La France, et l'Europe en général, font pâle figure par rapport aux Etats-Unis et à la Chine, où les géants américains du net (les GAFA: Google, Apple, Facebook et Amazon) et leurs homologues chinois (BATX: Baidu, Alibaba, Tencent et Xiaomi) annoncent des investissements colossaux dans l'intelligence artificielle.

"Si on regarde aujourd'hui, en termes de nombres d'algorithmes réellement utiles à des entreprises qui sortent dans le monde, ça doit être les GAFA à 90% et les BATX à 10%, et les pays européens les plus avancés ce qui reste", ironise Ghislain de Pierrefeu.

"Nous manquons de finances et d'ambitions", admet Laure de la Raudière, députée LR et spécialiste du numérique. "Les jeux ne sont pas encore faits" pour ce qui est de la domination américaine et chinoise, mais "il faut des financements de l'Etat et de l'Europe", a-t-elle indiqué.

L'Etat et les entreprises françaises "n'ont pas assez le sentiment d'urgence", renchérit Julien Maldonato, spécialiste en innovation numérique chez Deloitte.

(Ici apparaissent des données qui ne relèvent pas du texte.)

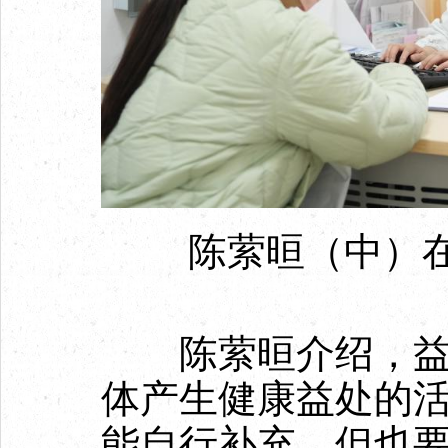
陈萦晅（中）在
陈萦晅介绍，益生
体产生健康益处的活
能自行补充，但也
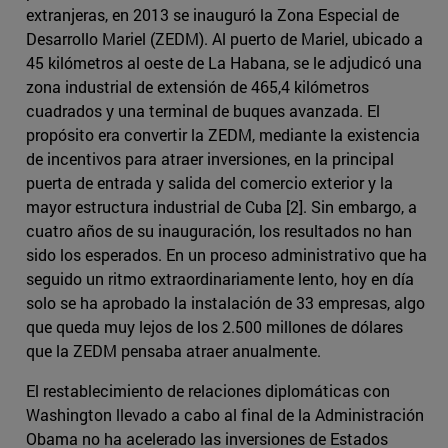
extranjeras, en 2013 se inauguró la Zona Especial de
Desarrollo Mariel (ZEDM). Al puerto de Mariel, ubicado a
45 kilómetros al oeste de La Habana, se le adjudicó una
zona industrial de extensión de 465,4 kilómetros
cuadrados y una terminal de buques avanzada. El
propósito era convertir la ZEDM, mediante la existencia
de incentivos para atraer inversiones, en la principal
puerta de entrada y salida del comercio exterior y la
mayor estructura industrial de Cuba [2]. Sin embargo, a
cuatro años de su inauguración, los resultados no han
sido los esperados. En un proceso administrativo que ha
seguido un ritmo extraordinariamente lento, hoy en día
solo se ha aprobado la instalación de 33 empresas, algo
que queda muy lejos de los 2.500 millones de dólares
que la ZEDM pensaba atraer anualmente.
El restablecimiento de relaciones diplomáticas con
Washington llevado a cabo al final de la Administración
Obama no ha acelerado las inversiones de Estados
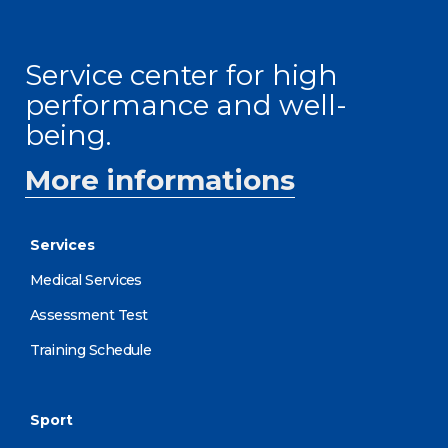
Service center for high
performance and well-
being.
More informations
Services
Medical Services
Assessment Test
Training Schedule
Sport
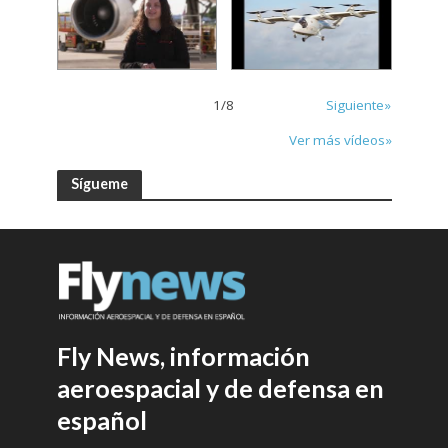
1
/
8
Siguiente»
Ver más vídeos»
Sígueme
Fly News, información
aeroespacial y de defensa en
español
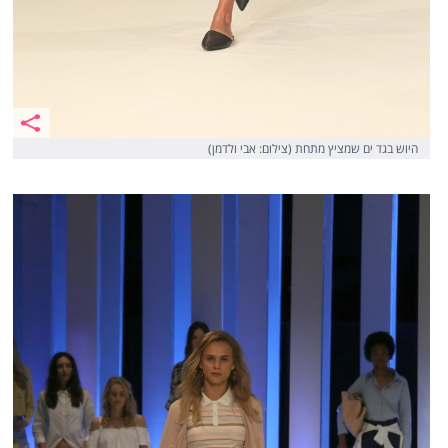
היוש בגד ים שמציץ מתחת (צילום: אבי ולדמן)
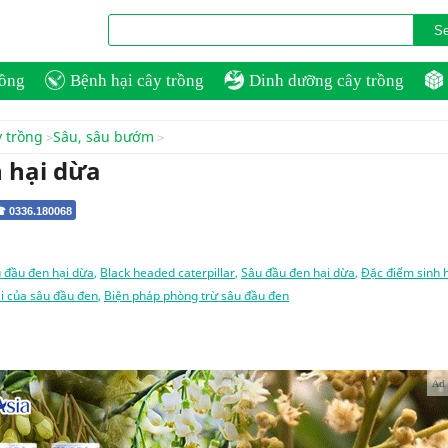
rồng
Bệnh hại cây trồng
Dinh dưỡng cây trồng
y trồng
Sâu, sâu bướm
 hại dừa
☎ 0336.180068
 đầu đen hại dừa
,
Black headed caterpillar
,
Sâu đầu đen hại dừa
,
Đặc điểm sinh 
i của sâu đầu đen
,
Biện pháp phòng trừ sâu đầu đen
Ad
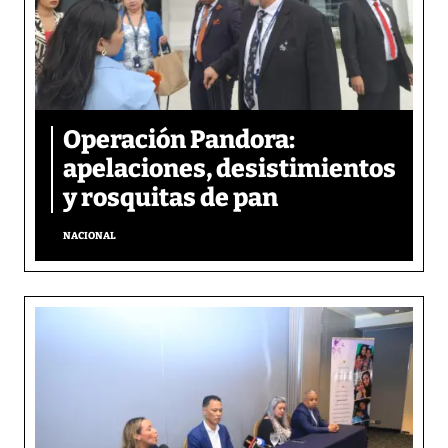
Operación Pandora:
apelaciones, desistimientos
y rosquitas de pan
NACIONAL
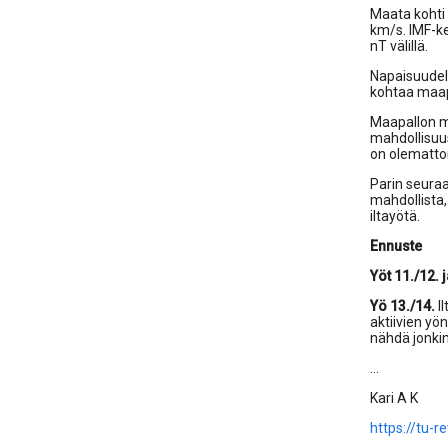
Maata kohti t
km/s. IMF-k
nT välillä.
Napaisuudelt
kohtaa maap
Maapallon m
mahdollisuu
on olemattom
Parin seura
mahdollista
iltayötä.
Ennuste
Yöt 11./12. 
Yö 13./14.
Il
aktiivien yö
nähdä jonkin
...
Kari A K
https://tu-r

"On est dans une révolution probablement aussi importante que l'invention de l'électricité", et si l'on n'y prend pas garde "les centrales ne seront qu'à deux endroits du globe", les Etats-Unis et la Chine, souligne-t-il.

- Un tas d'or virtuel -

Les grandes entreprises françaises et européennes doivent aussi comprendre que les données qu'elles détiennent "sont un tas d'or virtuel, qu'elles doivent valoriser elles-même" avec de l'intelligence artificielle "sans passer par Google", estime Ghislain de Pierrefeu.

Le consultant se dit "très inquiet" par exemple que Total travaille avec le géant internet américain pour de nouvelles méthodes d'exploration pétrolière. "Les données de sous-sol, ça fait partie des rares données que Google n'avait pas encore", soupire-t-il. "Je pense que Total aurait les moyens de développer ces compétences en propre et de devenir un champion pétrolier et d'intelligence artificielle".

"On a des dizaines et des dizaines d'années devant nous de construction de grands systèmes plus intelligents" révolutionnant la manière dont les entreprises travaillent et proposent leurs biens et services, résume Julien Maldonato.

"Pour ces grands chantiers qui sont les nouveaux +new deal+, ces grandes infrastructures qu'il faut construire, qui peuvent nourrir un pays entier et mettre au travail des milliers d'employés, il faut accélérer", estime-t-il.